Burns looked in at the bunk-house door, made a slight gesture to Reid, and when Reid had impolitely left Skookum in the middle of a sentence and gone out to him, they started together for the stables.

“Looks like yuh’ll be about the only man left,” Burns began bitterly. “The old bunch is all due to be canned—I can see that. But maybe, if yuh’re real good and don’t say any cuss-words in the presence of his nibs, and knuckle under proper, yuh’ll be allowed to stop a while.” He stopped and rolled a cigarette with fingers not half as steady as was his voice. “What I want to ask yuh is this: Will yuh kinda lay low and keep your eyes peeled, and help the girl and the kid out, if the play comes so they need any help?”

“I sure will”, promised Reid emphatically.

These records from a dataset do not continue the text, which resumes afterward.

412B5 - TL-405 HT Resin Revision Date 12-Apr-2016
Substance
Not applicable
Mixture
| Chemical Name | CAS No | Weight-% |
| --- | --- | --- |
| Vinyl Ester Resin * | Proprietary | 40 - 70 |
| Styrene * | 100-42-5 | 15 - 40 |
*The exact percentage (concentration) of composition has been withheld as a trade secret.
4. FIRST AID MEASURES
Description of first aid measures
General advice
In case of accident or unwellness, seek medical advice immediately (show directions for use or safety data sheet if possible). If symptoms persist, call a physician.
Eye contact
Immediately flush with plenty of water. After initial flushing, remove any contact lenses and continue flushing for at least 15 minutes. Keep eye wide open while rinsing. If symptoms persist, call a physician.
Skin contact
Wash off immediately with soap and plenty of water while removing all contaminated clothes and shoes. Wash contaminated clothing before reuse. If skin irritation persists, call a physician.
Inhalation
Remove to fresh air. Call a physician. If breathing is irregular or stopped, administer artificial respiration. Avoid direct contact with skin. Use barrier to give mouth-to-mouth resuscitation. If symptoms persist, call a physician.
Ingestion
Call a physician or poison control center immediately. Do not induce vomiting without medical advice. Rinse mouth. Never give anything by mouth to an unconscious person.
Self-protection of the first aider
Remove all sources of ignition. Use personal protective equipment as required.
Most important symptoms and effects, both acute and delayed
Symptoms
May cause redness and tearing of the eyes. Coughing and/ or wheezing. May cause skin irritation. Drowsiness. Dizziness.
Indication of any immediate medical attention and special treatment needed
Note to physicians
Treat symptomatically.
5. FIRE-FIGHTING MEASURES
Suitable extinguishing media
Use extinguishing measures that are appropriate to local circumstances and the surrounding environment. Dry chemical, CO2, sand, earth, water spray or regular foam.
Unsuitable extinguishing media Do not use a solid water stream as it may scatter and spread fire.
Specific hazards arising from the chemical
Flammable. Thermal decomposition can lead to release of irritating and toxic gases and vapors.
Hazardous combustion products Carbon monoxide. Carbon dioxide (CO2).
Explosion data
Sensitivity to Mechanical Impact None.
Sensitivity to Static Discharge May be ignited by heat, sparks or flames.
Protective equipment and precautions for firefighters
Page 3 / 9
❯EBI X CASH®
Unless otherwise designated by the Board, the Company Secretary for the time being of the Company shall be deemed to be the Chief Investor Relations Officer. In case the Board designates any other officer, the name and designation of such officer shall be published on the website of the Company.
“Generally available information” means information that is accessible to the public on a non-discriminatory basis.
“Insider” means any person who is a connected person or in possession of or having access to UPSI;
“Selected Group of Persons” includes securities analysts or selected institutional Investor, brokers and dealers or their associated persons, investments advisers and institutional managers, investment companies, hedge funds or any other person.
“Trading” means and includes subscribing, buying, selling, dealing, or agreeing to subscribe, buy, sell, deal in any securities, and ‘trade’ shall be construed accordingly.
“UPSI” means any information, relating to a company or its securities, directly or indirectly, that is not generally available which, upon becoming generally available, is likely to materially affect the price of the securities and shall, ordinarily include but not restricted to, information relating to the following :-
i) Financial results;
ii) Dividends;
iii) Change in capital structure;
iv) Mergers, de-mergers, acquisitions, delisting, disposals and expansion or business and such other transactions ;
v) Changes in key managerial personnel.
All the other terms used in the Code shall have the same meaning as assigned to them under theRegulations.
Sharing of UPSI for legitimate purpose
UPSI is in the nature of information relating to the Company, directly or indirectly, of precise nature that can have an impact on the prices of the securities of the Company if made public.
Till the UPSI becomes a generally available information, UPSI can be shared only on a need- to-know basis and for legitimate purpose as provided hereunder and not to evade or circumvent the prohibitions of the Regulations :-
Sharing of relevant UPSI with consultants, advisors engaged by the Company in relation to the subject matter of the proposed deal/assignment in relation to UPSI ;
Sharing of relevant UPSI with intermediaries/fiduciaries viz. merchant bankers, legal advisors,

“I sized yuh up for a white man—and I may as well tell yuh I hate the sight of that Siwash of an uncle. The old man never had any truck with him, more than he could help; but he’s all the relative they’ve got, so I guess it’s natural he should get charge uh the property. It’s all right—but I'll gamble the old man never intended it to be so. He didn’t have time to say all he wanted to. There’s going to be all kinds of trouble, him running things. The kid and Lorrie won’t have any too smooth a time with him—not if I know them and him. And I wish yuh’d kinda ease things up all yuh can. No telling what kind of a bunch he’ll put to work in place of these men. I wish Rhody could get to stay.”

They were at the stable by then, and Reid stopped and faced Burns. “I don’t love Uncle Howard a little bit,” he said, “but I see where you're right. I’ll hang on as long as I can, and they won’t get the worst of it if I can butt in and help any. If it’s any of my affairs, are you headed anywhere in particular?”

“New Mexico, maybe; I'll write when I get located,” said Burns shortly, and left Reid standing there looking thoughtfully at the nearest rim of hills.